EXERCISE DIRECTIONS:
Which lines in the listing below contain the string "left"? List each of them in full.

GIVEN ENTRIES:
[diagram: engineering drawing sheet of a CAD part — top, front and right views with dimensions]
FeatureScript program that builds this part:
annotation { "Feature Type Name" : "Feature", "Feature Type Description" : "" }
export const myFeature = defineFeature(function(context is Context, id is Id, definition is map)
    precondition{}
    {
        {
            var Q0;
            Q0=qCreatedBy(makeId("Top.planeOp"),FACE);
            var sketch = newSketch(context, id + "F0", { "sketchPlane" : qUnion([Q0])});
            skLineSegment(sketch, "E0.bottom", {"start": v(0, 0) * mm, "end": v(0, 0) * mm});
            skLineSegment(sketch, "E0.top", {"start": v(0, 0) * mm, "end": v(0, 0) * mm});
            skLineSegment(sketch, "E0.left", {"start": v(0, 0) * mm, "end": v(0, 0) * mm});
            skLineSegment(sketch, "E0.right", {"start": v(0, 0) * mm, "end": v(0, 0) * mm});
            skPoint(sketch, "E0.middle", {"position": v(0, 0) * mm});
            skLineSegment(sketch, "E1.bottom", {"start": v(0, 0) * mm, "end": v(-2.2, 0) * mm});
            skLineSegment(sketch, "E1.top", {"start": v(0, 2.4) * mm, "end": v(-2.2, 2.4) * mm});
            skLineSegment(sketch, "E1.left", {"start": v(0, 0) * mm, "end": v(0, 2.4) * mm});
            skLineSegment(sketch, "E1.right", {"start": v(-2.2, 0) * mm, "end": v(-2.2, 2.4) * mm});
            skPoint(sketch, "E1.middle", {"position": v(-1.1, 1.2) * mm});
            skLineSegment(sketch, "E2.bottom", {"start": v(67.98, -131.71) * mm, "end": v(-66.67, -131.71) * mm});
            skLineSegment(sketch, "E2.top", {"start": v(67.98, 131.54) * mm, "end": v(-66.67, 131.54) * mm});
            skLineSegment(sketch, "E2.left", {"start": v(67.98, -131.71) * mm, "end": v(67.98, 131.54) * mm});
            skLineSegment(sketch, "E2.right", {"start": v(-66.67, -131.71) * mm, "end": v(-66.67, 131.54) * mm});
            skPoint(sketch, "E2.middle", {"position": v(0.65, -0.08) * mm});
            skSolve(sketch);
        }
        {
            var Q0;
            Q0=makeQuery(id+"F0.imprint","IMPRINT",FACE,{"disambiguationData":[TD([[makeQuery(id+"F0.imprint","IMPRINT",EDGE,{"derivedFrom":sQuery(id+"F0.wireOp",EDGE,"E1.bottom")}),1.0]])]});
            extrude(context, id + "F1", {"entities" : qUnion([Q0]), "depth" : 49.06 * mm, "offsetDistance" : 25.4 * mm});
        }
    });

EXERCISE OUTPUT:
            skLineSegment(sketch, "E0.left", {"start": v(0, 0) * mm, "end": v(0, 0) * mm});
            skLineSegment(sketch, "E1.left", {"start": v(0, 0) * mm, "end": v(0, 2.4) * mm});
            skLineSegment(sketch, "E2.left", {"start": v(67.98, -131.71) * mm, "end": v(67.98, 131.54) * mm});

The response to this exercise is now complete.